A narrativa arrancou risos da plateia e abriu espaço para outras narrativas surgirem. Histórias que trazem com elas luta, esperança e aprendizado, como a de Francisco da Silva, 34, que saiu do Nordeste em busca de uma vida melhor em Brasília. Chegando à capital, acabou ficando em situação de rua e, para não cair em um mal caminho, agarrou-se aos livros.
A garra de Francisco se transformou em uma linda cena da peça, expressando e transmitindo todos os sentimentos em volta do acontecimento. Para Francisco, foi muito bom ver sua história sendo interpretada. ;Eles nos colocam dentro da peça para que a gente, que está em situação de vulnerabilidade, consiga enxergar os nossos próprios problemas;, resume.
Pertencimento
Kayano explica que o formato utilizado pelo grupo é uma técnica criada pelo norte-americano Jonathan Fox na década de 1980, chamada Playback Theater. Nela, a plateia conta uma história e os artistas a interpretam de forma espontânea. Kayano ainda esclarece que o formato foi inspirado na cultura indígena, nas quais eles se reuniam para contar histórias e representá-las depois.

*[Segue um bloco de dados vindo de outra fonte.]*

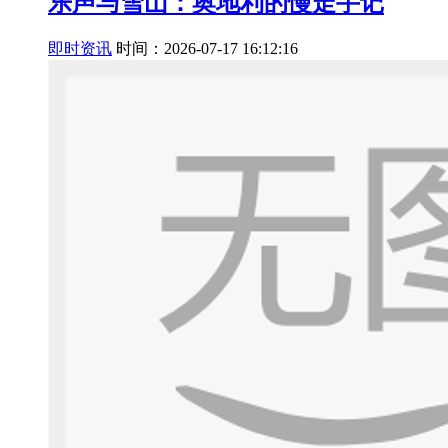
乐声与雪山：奥地利的慢走手记
即时资讯
时间：2026-07-17 16:12:16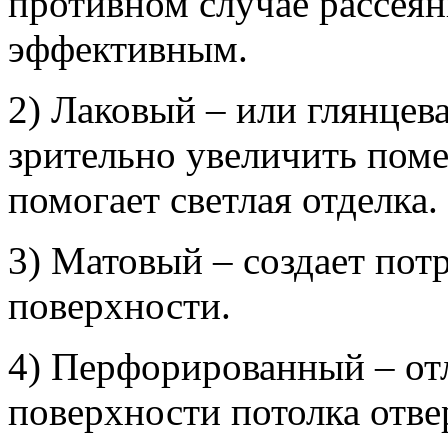
противном случае рассеян
эффективным.
2) Лаковый – или глянцев
зрительно увеличить пом
помогает светлая отделка.
3) Матовый – создает по
поверхности.
4) Перфорированный – от
поверхности потолка отве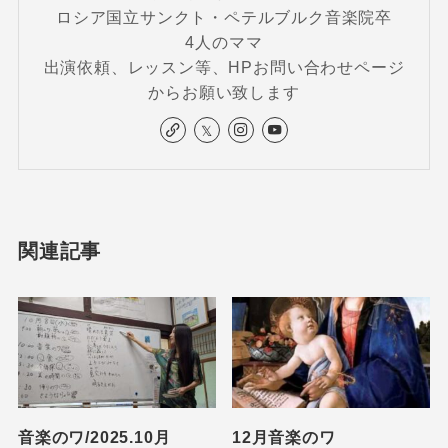
ロシア国立サンクト・ペテルブルク音楽院卒
4人のママ
出演依頼、レッスン等、HPお問い合わせページ
からお願い致します
関連記事
音楽のワ/2025.10月
12月音楽のワ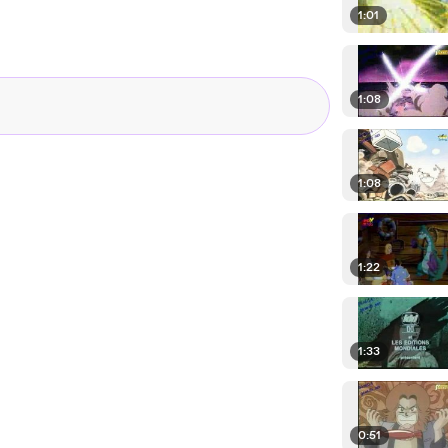
1:01
1:08
1:08
1:22
1:33
0:51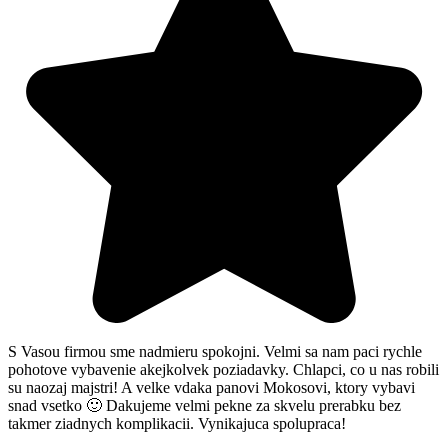
S Vasou firmou sme nadmieru spokojni. Velmi sa nam paci rychle
pohotove vybavenie akejkolvek poziadavky. Chlapci, co u nas robili
su naozaj majstri! A velke vdaka panovi Mokosovi, ktory vybavi
snad vsetko 🙂 Dakujeme velmi pekne za skvelu prerabku bez
takmer ziadnych komplikacii. Vynikajuca spolupraca!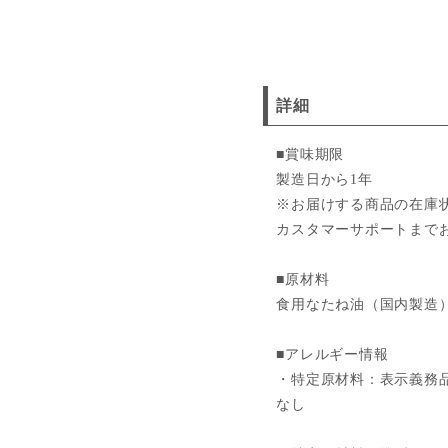
詳細
■賞味期限
製造日から1年
※お届けする商品の在庫
カスタマーサポートまで
■原材料
食用なたね油（国内製造
■アレルギー情報
・特定原材料：表示義務
なし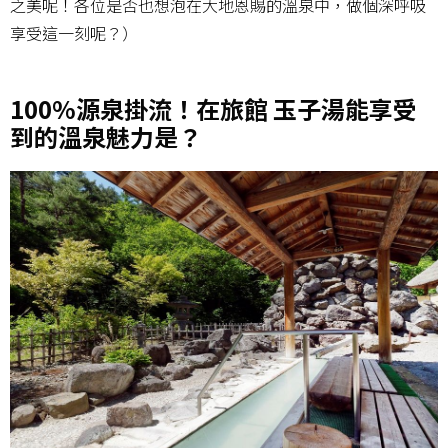
之美呢！各位是否也想泡在大地恩賜的溫泉中，做個深呼吸
享受這一刻呢？）
100%源泉掛流！在旅館 玉子湯能享受
到的溫泉魅力是？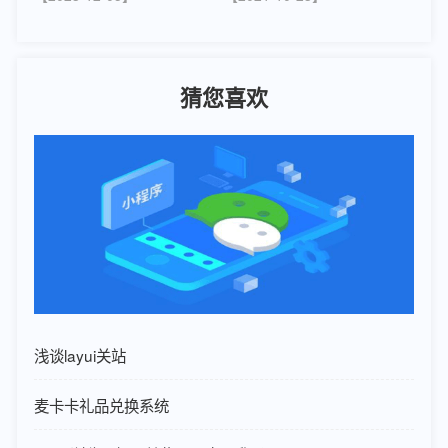
猜您喜欢
浅谈layui关站
麦卡卡礼品兑换系统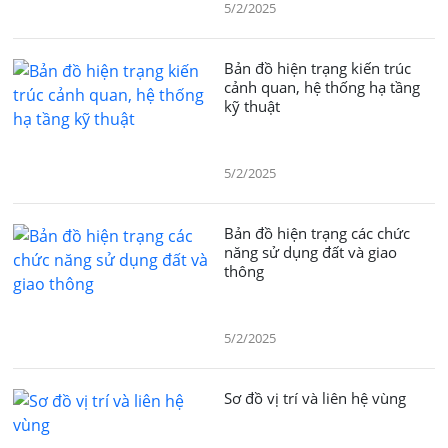
5/2/2025
Bản đồ hiện trạng kiến trúc
cảnh quan, hệ thống hạ tầng
kỹ thuật
5/2/2025
Bản đồ hiện trạng các chức
năng sử dụng đất và giao
thông
5/2/2025
Sơ đồ vị trí và liên hệ vùng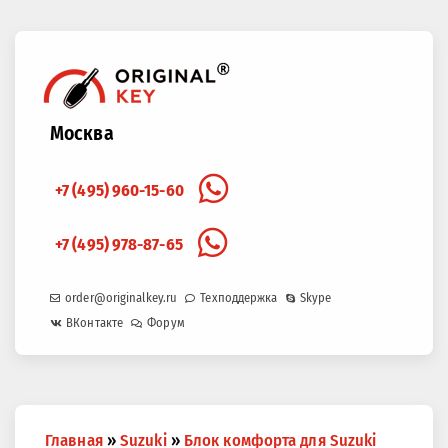
Москва
+7 (495) 960-15-60
+7 (495) 978-87-65
order@originalkey.ru
Техподдержка
Skype
ВКонтакте
Форум
Вы
Главная
»
Suzuki
»
Блок комфорта для Suzuki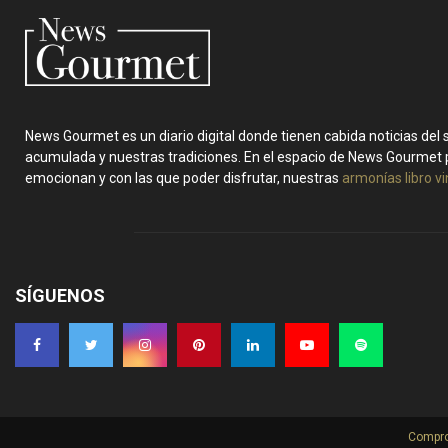
News Gourmet es un diario digital donde tienen cabida noticias del
acumulada y nuestras tradiciones. En el espacio de News Gourmet 
emocionan y con las que poder disfrutar, nuestras
armonías libro v
SÍGUENOS
Compro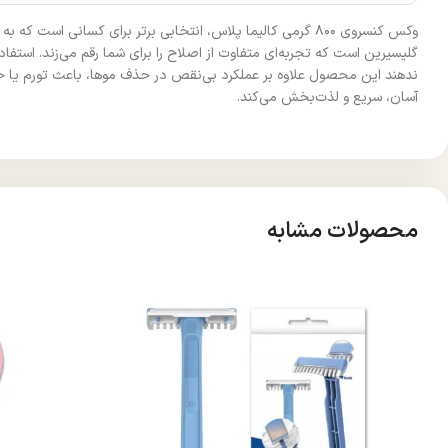
وکس کنسروی ۸۰۰ گرمی کالیما پلاس، انتخابی برتر برای کسان
گلیسیرین است که تجربه‌ای متفاوت از اصلاح را برای شما رقم می‌زند. است
ندهند این محصول علاوه بر عملکرد بی‌نقص در حذف موها، باعث تورم یا حس
آسان، سریع و لذت‌بخش می‌کند.
محصولات مشابه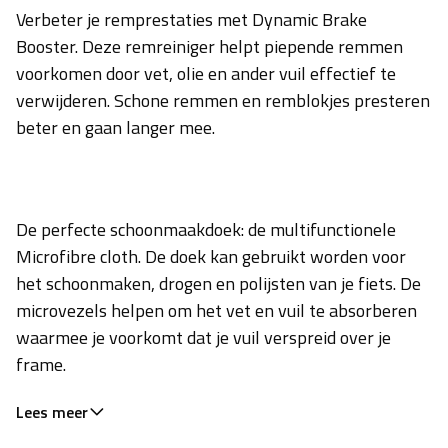
Verbeter je remprestaties met Dynamic Brake
Booster. Deze remreiniger helpt piepende remmen
voorkomen door vet, olie en ander vuil effectief te
verwijderen. Schone remmen en remblokjes presteren
beter en gaan langer mee.
De perfecte schoonmaakdoek: de multifunctionele
Microfibre cloth. De doek kan gebruikt worden voor
het schoonmaken, drogen en polijsten van je fiets. De
microvezels helpen om het vet en vuil te absorberen
waarmee je voorkomt dat je vuil verspreid over je
frame.
Lees meer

Composto por nove pessoas em seu elenco fixo, a maioria com formação em psicologia, o grupo conta com a participalção de Marina Santiago, Débora Machado, Clara Gomes, Henrique Perminio, Paulo Roberto de Macedo, Eric Gonçalves e Bruno Campos, além do cofundador, Kayano Augusto Monteiro, e da fundadora, Valéria Brito.
Assim, a apresentação vai muito além do entretenimento. De acordo com Valéria Brito, o objetivo é estreitar laços e gerar um clima de solidariedade. ;A psicologia estuda o senso de identidade e de pertencimento. Aquilo que consideramos que somos é uma mistura de como nos vemos e como vemos as nossas relações com o restante do mundo. Nessa forma de teatro, conseguimos que as pessoas compartilhem simultaneamente essas duas dimensões;, explica.
Para Valéria, ao contar suas narrativas, as pessoas estão compartilhando o que há nelas de mais próprio, que são as histórias e como elas ligam o indivíduo às outras pessoas.
Público
Kayano conta que o elo entre os atores e a plateia é fundamental para a peça, pois são as histórias deles que compõem o roteiro. ;A gente fica feliz de tocar as pessoas. A gente entende que cada história, por mais simples que seja, é um presente que elas estão nos entregando. E temos todo o cuidado em devolver isso em forma de outro presente, para que ela consiga ver a história dela de um outro ponto de vista;, ressalta.
Adriana Monique Oliveira, 26, recebeu mesmo um presente dos atores. A jovem não conseguiu conter as lágrimas ao assistir à encenação de sua história de luta e esperança de quando veio para Brasília. Na ocasião, ela pôde ver na sua frente um pouco de tudo que passou. ;Fiquei muito emocionada quando ela começou a me representar. Eu senti uma emoção muito grande porque foi bem do jeito que ela expressou. Quando aconteceu tudo, eu achei que não ia conseguir, mas eu encontrei forças, Deus colocou pessoas boas no meu caminho.;
Valéria explica que muitas pessoas, ao ouvirem a histórias das outras, se emocionam e se identificam. Ela frisa que os outros espectadores não precisam estar necessariamente na mesma situação, mas acabam olhando os fatos com outros olhos. ;Não sou uma moradora de rua, mas eu vivo essa história como um cidadão da cidade e tenho chance de humanizar a minha relação com a desse cidadão que está em situação de rua e que, muitas vezes, eu passo por ele como se não fosse nada;, exemplifica.
As encenações no Centro Pop fazem parte de um projeto do grupo que conta com o auxílio do Fundo de Apoio à Cultura (FAC). Nele, além de apresentações teatrais, o Ser a Dois realizará oficinas com os frequentadores e colaboradores do local.